**Challenge:**
Reproduce verbatim the rows below, from the row containing "Document page, 1654x931 pixels." through the final row, including both.

[start The records]

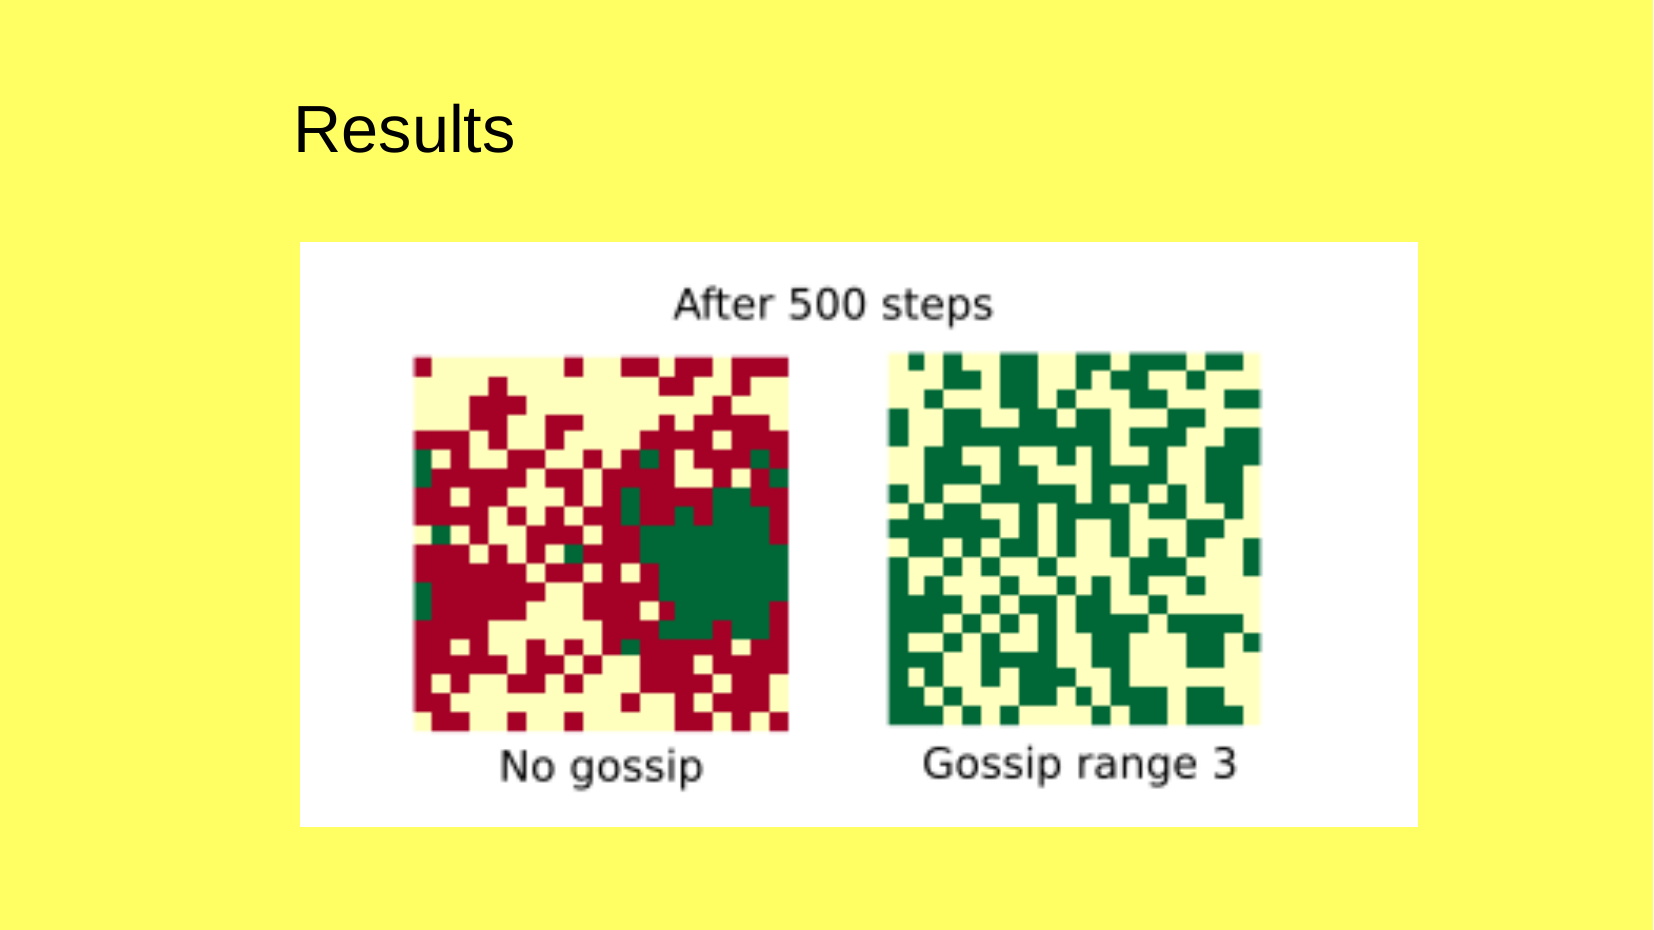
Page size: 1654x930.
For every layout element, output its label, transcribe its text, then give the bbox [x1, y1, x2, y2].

text_box Results [278, 84, 531, 175]
picture [300, 242, 1418, 827]
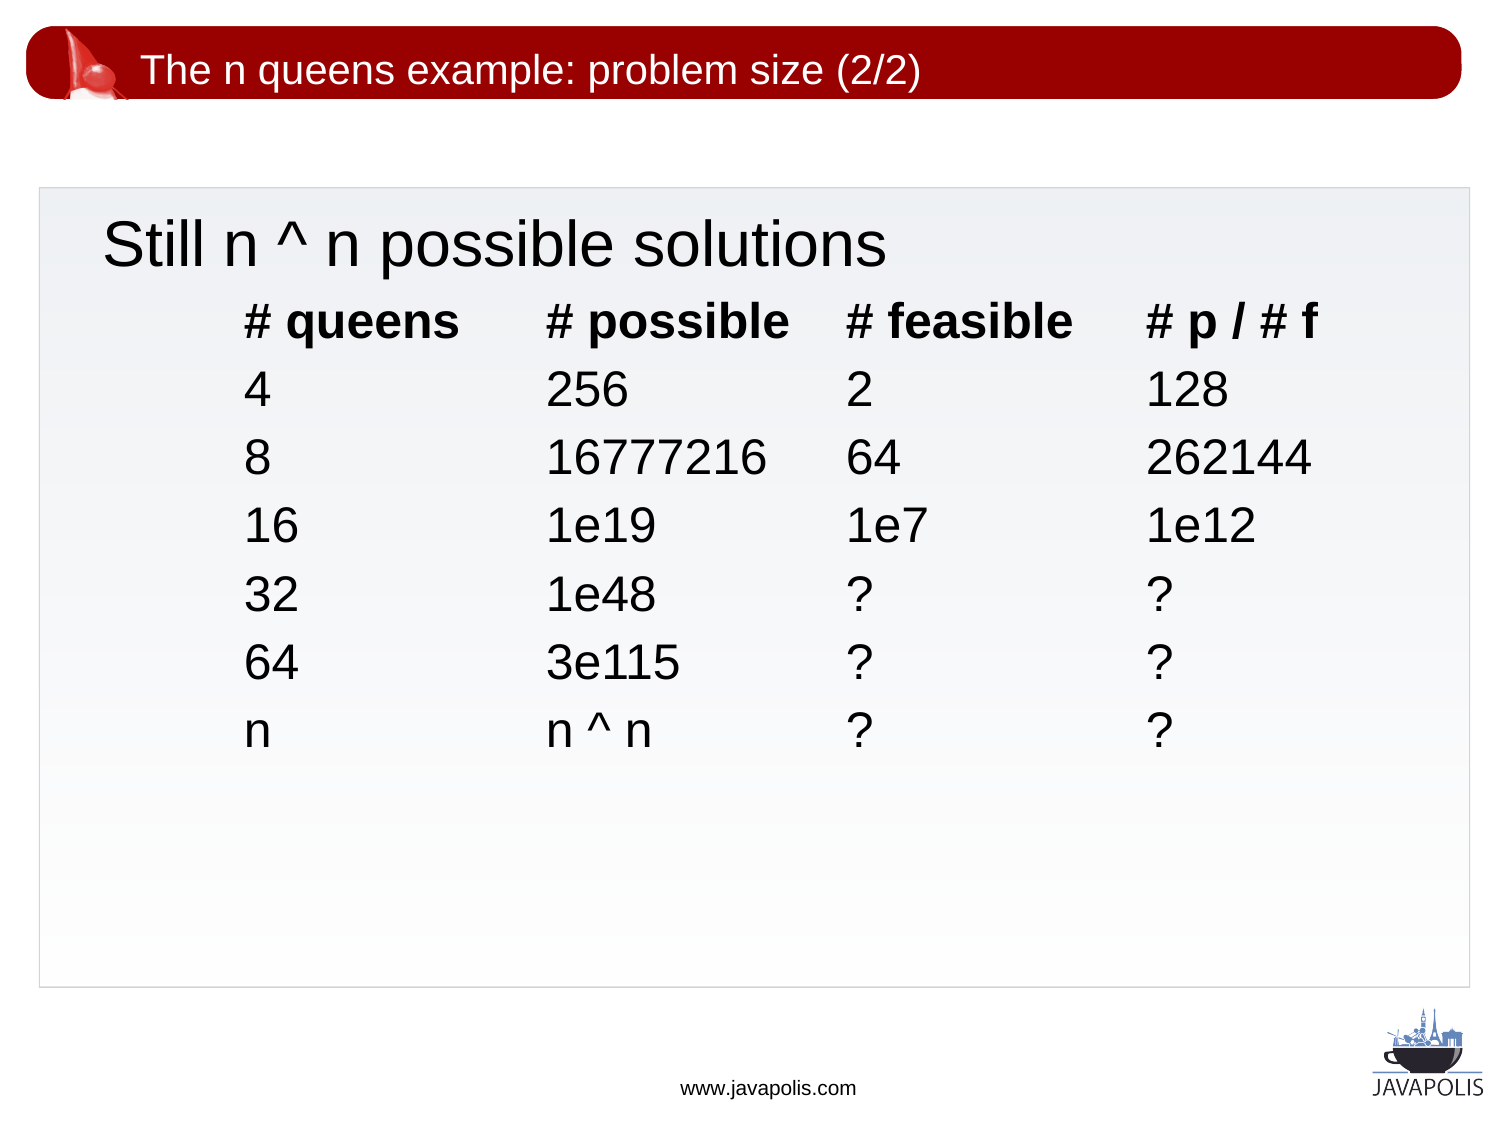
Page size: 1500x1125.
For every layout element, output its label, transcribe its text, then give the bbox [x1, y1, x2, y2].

title The n queens example: problem size (2/2) [125, 0, 1450, 100]
list Still n ^ n possible solutions # queens # possible # feasible # p / # f 4 256 2 128 8 16777216 64 262144 16 1e19 1e7 1e12 32 1e48 ? ? 64 3e115 ? ? n n ^ n ? ? [87, 199, 1426, 841]
picture [62, 28, 125, 100]
picture [1366, 1006, 1500, 1125]
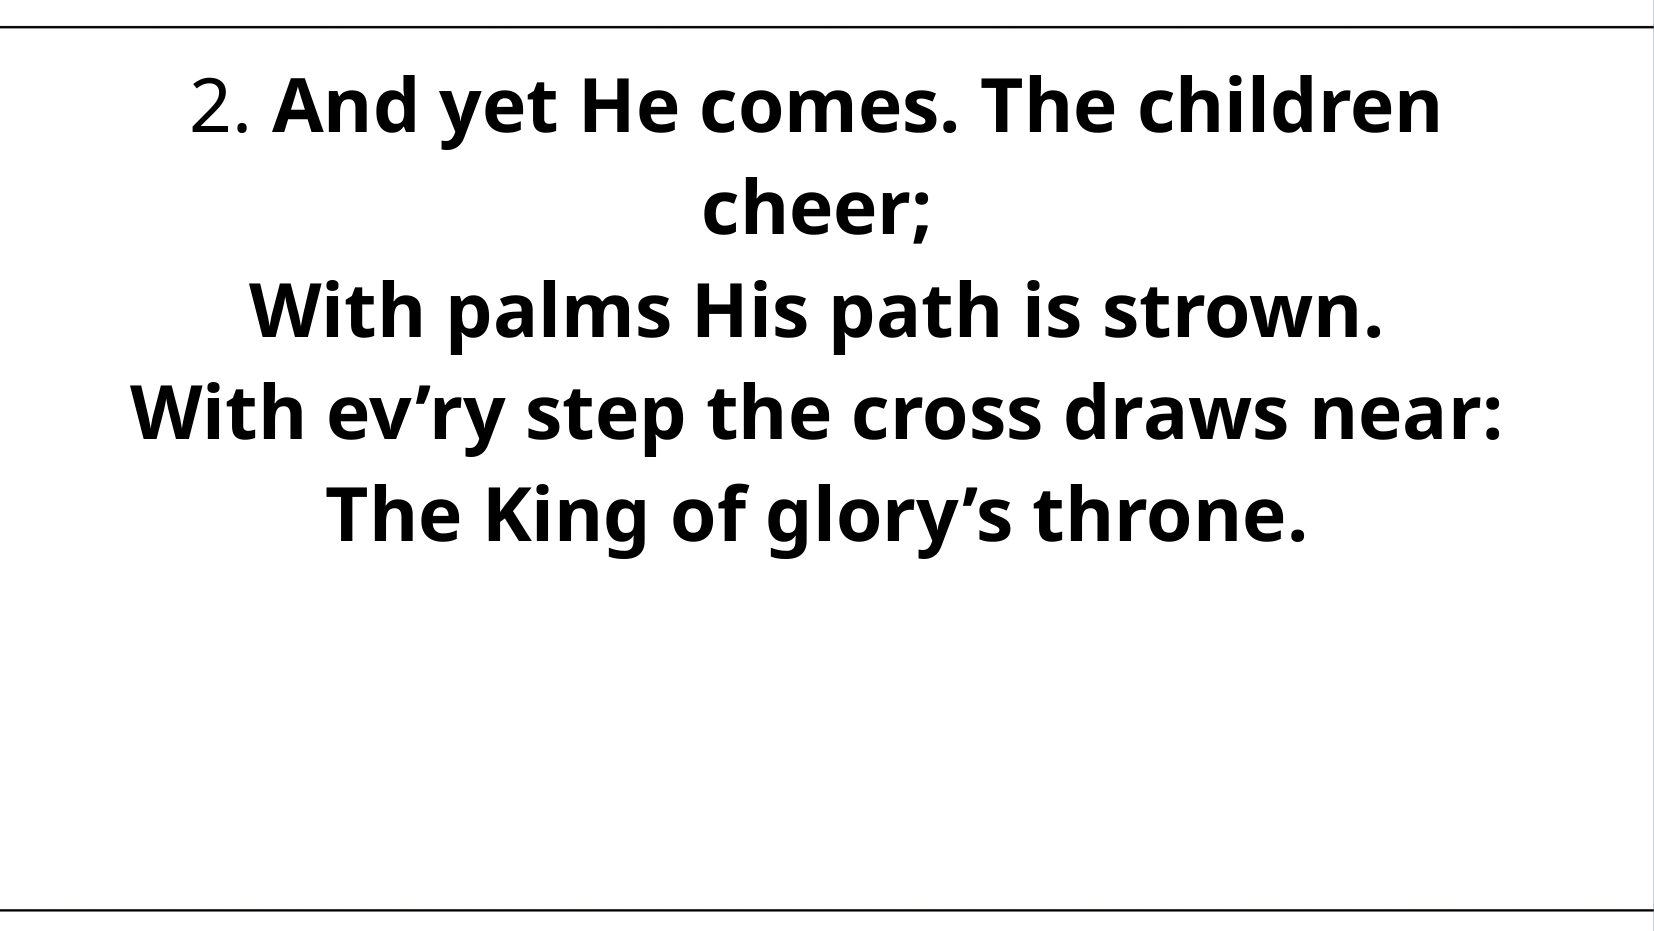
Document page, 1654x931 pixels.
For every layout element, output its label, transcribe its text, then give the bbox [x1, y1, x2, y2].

[end The records]

**Written solution:**
Document page, 1654x931 pixels.
For every layout element, output its label, transcribe its text, then give the bbox [x1, y1, x2, y2].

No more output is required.